A Buy-Sell Agreement is an Owner’s Exit Strategy. 

A Buy-Sell Agreement is designed to create a mechanism for the orderly acquisition of the membership interest of a member of an LLC or the shares of a shareholder of corporation if the member or shareholder leaves the business.  The Buy-Sell Agreement creates a binding legal obligation for the departing owner to sell his interest or shares and the remaining owners or the company to buy the interest or shares.  Typically it describes how the purchase price will be calculated and the terms and conditions of the purchase.

Relationships end for many reasons and sometimes unexpectedly.

Small businesses in particular tend to be closely held and the owners generally desire to keep things that way.  These owners often place restrictions on the ability of the members or shareholders to transfer their interests or shares.

It is risky to believe that your co-owners will still be with you several years down the road.  It is likely that there will come a time when one of your co-owners will want to sell his or her interests or shares in the company to someone else.  An unexpected change in ownership can be very disruptive to a business.  It is best to have considered the issues relating to both the transferability of ownership and the termination of the relationship before the parties end their business relationship.

A Buy-Sell Agreement is like an insurance policy.

It is a cost of doing business that you hope you never need, but when you need it, you are really glad you purchased it.  A good Buy-Sell Agreement is an important part of your business plan.  No prudent business person would invest in a new business without first creating an exit plan.  Without a Buy-Sell Agreement, at the time an owner wants to leave a business it is unlikely that everyone will agree on how to end their business relationship and how much money will change hands!

Important considerations.

What events trigger the Buy-Sell Agreement?  Common events that should be considered include retirement, moving, death, divorce, termination of employment with the company, disability, and filing for bankruptcy.

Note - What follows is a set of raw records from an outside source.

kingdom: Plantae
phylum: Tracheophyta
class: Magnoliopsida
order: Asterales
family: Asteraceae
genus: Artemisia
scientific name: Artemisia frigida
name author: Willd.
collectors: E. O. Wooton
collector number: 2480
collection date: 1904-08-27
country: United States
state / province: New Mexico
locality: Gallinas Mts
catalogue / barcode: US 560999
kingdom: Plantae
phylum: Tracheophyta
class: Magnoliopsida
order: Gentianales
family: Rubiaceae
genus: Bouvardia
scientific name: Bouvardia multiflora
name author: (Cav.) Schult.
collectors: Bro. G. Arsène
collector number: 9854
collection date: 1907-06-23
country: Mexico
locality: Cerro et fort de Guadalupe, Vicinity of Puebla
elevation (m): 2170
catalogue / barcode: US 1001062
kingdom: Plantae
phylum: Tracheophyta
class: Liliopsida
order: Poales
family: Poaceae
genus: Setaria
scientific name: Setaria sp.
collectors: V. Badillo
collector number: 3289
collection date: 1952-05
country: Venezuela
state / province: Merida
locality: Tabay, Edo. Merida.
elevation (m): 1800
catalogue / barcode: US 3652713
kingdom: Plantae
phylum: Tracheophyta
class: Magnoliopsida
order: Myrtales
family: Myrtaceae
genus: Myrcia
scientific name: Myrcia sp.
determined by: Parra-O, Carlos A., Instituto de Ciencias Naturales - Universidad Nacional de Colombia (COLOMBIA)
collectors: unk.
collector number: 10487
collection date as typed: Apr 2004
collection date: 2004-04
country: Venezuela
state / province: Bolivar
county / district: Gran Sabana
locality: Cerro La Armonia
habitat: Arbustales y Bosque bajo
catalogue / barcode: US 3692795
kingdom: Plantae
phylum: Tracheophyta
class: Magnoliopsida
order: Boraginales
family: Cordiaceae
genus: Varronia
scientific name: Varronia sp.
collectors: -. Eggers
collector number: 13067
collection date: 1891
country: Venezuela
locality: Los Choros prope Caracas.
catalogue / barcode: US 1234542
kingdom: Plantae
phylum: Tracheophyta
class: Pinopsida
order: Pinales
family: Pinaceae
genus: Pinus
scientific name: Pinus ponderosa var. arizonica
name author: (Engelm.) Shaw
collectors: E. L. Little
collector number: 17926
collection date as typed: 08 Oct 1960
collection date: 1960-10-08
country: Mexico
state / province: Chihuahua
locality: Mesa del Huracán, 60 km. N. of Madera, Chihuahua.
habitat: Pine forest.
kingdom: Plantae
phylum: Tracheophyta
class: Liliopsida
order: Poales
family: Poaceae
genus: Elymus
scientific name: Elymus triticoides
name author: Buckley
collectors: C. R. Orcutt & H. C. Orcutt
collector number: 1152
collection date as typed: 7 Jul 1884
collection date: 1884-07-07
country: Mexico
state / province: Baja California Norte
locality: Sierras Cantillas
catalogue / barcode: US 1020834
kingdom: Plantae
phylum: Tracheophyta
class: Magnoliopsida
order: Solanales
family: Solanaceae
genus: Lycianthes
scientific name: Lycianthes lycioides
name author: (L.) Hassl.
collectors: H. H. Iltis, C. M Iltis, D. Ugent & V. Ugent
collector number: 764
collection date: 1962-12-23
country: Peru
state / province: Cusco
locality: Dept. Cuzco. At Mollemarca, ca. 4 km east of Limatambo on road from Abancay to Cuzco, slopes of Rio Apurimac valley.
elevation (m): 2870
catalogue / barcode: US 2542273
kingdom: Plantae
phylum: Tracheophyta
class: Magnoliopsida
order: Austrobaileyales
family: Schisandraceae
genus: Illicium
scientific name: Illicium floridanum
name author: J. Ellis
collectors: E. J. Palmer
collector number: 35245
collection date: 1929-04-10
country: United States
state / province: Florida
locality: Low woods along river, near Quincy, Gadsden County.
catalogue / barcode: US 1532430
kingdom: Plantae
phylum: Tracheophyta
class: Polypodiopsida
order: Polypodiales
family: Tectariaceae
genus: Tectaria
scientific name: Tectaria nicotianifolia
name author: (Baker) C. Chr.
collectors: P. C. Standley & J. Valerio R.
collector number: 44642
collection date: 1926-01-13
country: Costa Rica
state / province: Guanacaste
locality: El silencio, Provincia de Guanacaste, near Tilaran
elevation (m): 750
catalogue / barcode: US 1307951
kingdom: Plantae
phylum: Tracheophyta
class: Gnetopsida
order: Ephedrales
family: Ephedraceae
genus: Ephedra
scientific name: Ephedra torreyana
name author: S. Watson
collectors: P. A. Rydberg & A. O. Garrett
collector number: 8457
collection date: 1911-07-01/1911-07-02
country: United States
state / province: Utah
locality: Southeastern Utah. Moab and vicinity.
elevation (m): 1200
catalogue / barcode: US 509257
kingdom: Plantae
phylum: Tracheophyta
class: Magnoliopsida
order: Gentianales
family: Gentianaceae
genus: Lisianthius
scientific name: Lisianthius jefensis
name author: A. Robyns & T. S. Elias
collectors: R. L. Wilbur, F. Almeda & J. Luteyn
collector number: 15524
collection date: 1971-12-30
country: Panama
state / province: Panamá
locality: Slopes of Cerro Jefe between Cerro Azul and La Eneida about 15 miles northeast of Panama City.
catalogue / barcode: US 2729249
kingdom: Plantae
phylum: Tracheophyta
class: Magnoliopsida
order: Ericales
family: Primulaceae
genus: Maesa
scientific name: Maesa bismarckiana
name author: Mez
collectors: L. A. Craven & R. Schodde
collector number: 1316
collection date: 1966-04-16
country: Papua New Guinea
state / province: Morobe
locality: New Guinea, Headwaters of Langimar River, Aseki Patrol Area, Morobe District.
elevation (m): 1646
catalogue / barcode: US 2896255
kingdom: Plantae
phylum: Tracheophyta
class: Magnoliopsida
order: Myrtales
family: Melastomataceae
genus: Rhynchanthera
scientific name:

Who can buy the interest or shares?  Many times, a buy-sell agreement provides the remaining owners and the company a right of first refusal before a departing owner can sell his or her interests or shares to a third party.

How will the company be valued?   An important task of the Buy-Sell Agreement is to state how the purchase price will be calculated.  The most common methods for valuing a business include:

  • Stated Value Method:  The owners agree on the value of the company and they state this value in the Buy-Sell Agreement.  It is important that the owners update the price regularly because the value of the company always changes.
  • Formula Method.   The owners agree on a formula to compute the value of the company.
  • Appraisal Method.   The selling owner and the company mutually select an appraiser to value the company.

How much can the company spend on the buy out process?  Are there restrictions on the amount the company can commit to each year in the buy out process so as to avoid liquidity issues?

How will the buyout be funded?  One way to fund the purchase of the interest of a deceased owner is for each owner or the company to purchase a life insurance policy on the lives of the other owners.

What are the terms and conditions of the purchase?  Once an owner becomes obligated to sell and the company or other owners become obligated to buy, the Buy-Sell Agreement sets the terms and conditions applicable to the sale, particularly how the purchase price will be paid (cash and/or promissory note) and specifies the time for payment.